[Document understanding data]

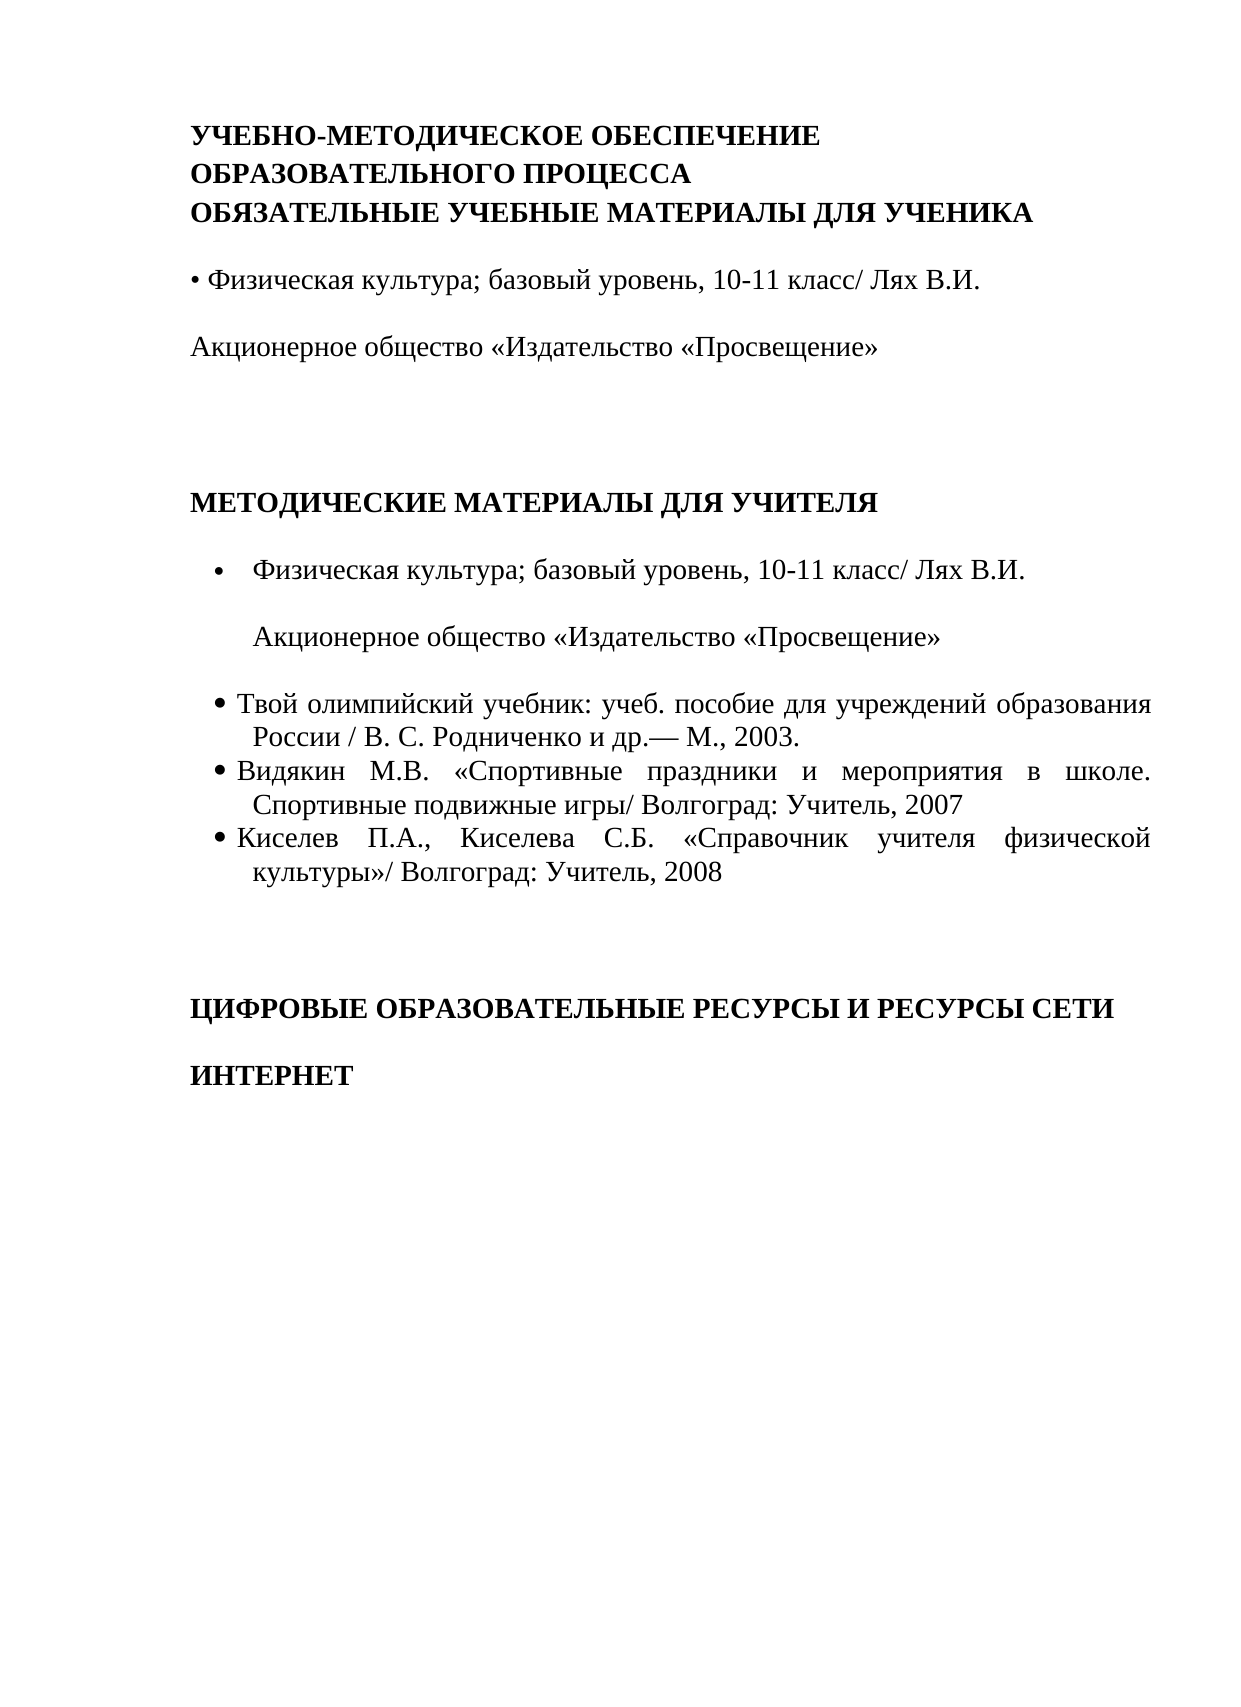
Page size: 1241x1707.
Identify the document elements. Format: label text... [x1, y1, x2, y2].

list Видякин М.В. «Спортивные праздники и мероприятия в школе. Спортивные подвижные игры/ Волгоград: Учитель, 2007 [215, 753, 1152, 820]
text ЦИФРОВЫЕ ОБРАЗОВАТЕЛЬНЫЕ РЕСУРСЫ И РЕСУРСЫ СЕТИ ИНТЕРНЕТ [190, 991, 1152, 1092]
text • Физическая культура; базовый уровень, 10-11 класс/ Лях В.И. Акционерное общество «Издательство «Просвещение» [190, 262, 1152, 363]
text МЕТОДИЧЕСКИЕ МАТЕРИАЛЫ ДЛЯ УЧИТЕЛЯ [190, 485, 1152, 518]
list Твой олимпийский учебник: учеб. пособие для учреждений образования России / В. С. Родниченко и др.— М., 2003. [215, 686, 1152, 753]
list Киселев П.А., Киселева С.Б. «Справочник учителя физической культуры»/ Волгоград: Учитель, 2008 [215, 820, 1152, 887]
text УЧЕБНО-МЕТОДИЧЕСКОЕ ОБЕСПЕЧЕНИЕ ОБРАЗОВАТЕЛЬНОГО ПРОЦЕССА [190, 118, 1152, 190]
text ОБЯЗАТЕЛЬНЫЕ УЧЕБНЫЕ МАТЕРИАЛЫ ДЛЯ УЧЕНИКА [190, 195, 1152, 229]
list Физическая культура; базовый уровень, 10-11 класс/ Лях В.И. Акционерное общество «Издательство «Просвещение» [215, 552, 1152, 652]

→ **Assignment**
Only lines with the word "МАТЕРИАЛЫ" are wanted; pull each of them from the records.

→ **Completed task**
text МЕТОДИЧЕСКИЕ МАТЕРИАЛЫ ДЛЯ УЧИТЕЛЯ [190, 485, 1152, 518]
text ОБЯЗАТЕЛЬНЫЕ УЧЕБНЫЕ МАТЕРИАЛЫ ДЛЯ УЧЕНИКА [190, 195, 1152, 229]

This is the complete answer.